Watch this space for the third effort – I’m running out of time before Christmas now so the third time had better be the charm!

First smoke! Testing the DIY cold smoker

Time: 5 minutes – Patience: 10 hours – Difficulty: Trivial – Knackynes: Low

So I built a cold smoker, and then it was time to try it!

The items in my first smoke run were the cured salmon fillet, a piece of home-cured bacon, three garlic bulbs and about a dozen home-grown chillies.  These were loaded into the smoker on the racks – I considered hanging the bacon piece from a  hook but decided against this time.  The loaded smoker looks really empty so the first lesson is to have more items ready for smoking and do them all at once.

Smoker, loadedThe ProQ smoke generator lit very straightforwardly and behaved immaculately, smouldering gently without any noticeable heat output for almost exactly the advertised ten hours.  I used oak sawdust in the smoke generator for the first attempt, and the 100g pack I had was a little bit more than I needed.

ProQ cold smoke generator, litThe smoker itself leaked like a sieve from the junction between the roof and box, and also from the side of the magnetically-attached door panel.  I suspect this meant the smoke density inside the box was rather less than it might have been.  Before the next run, I plan to plug as many of these leaks as I can using silicone mastic and some batons, and we’ll see if I get a more concentrated smoke as a result.  I could conceivably run a second smoke generator, but this would increase my costs, so I’d rather not!

Overall, the salmon was a great success.  It was firm, glistened slightly with oil on the surface, and cooked wonderfully into the creamy home-smoked salmon pasta I made for dinner on Monday.  You can see photos and more discussion with the recipe.

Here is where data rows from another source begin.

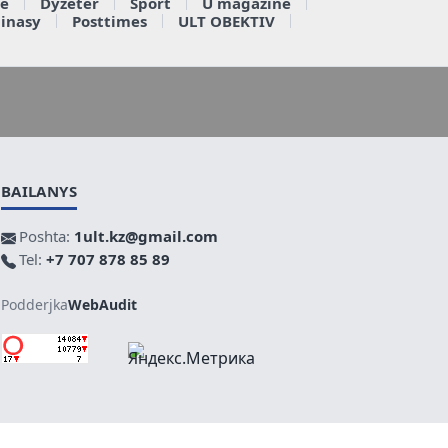
e
Dyzeter
Sport
U magazine
ainasy
Posttimes
ULT OBEKTIV
BAILANYS
Poshta:
1ult.kz@gmail.com
Tel:
+7 707 878 85 89
Podderjka
WebAudit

The garlic and chillies didn’t appreciably change in appearance during smoking – at odds with the smoked garlic I’ve seen before which was dark yellow to brown in colour.  I have seen recommendations for smoking times for garlic up to 36 hours, though, so 10 may not be enough to achieve this, especially in a leaky-smoker.  They smell wonderfully of oak smoke though and the flavour of the garlic is a treat – nice fresh flavour with a subtle but distinct note of oak smoke, not too obtrusive and lovely for general cooking.  I might re-smoke one of the bulbs next time I run the smoker, if I’ve not eaten it all by then.

Bacon, salmon, garlic and chillies after smokingThe bacon has a bit of smoke staining on the rind and has darkened on the meat side.  I think you might get more discolouration on the rind with the bacon hanging rather than sat rind-up on a rack.  Apart from that, it looks and smells as I would expect from good smoked streaky bacon.  I haven’t tasted it yet – but plan to have some for my lunch!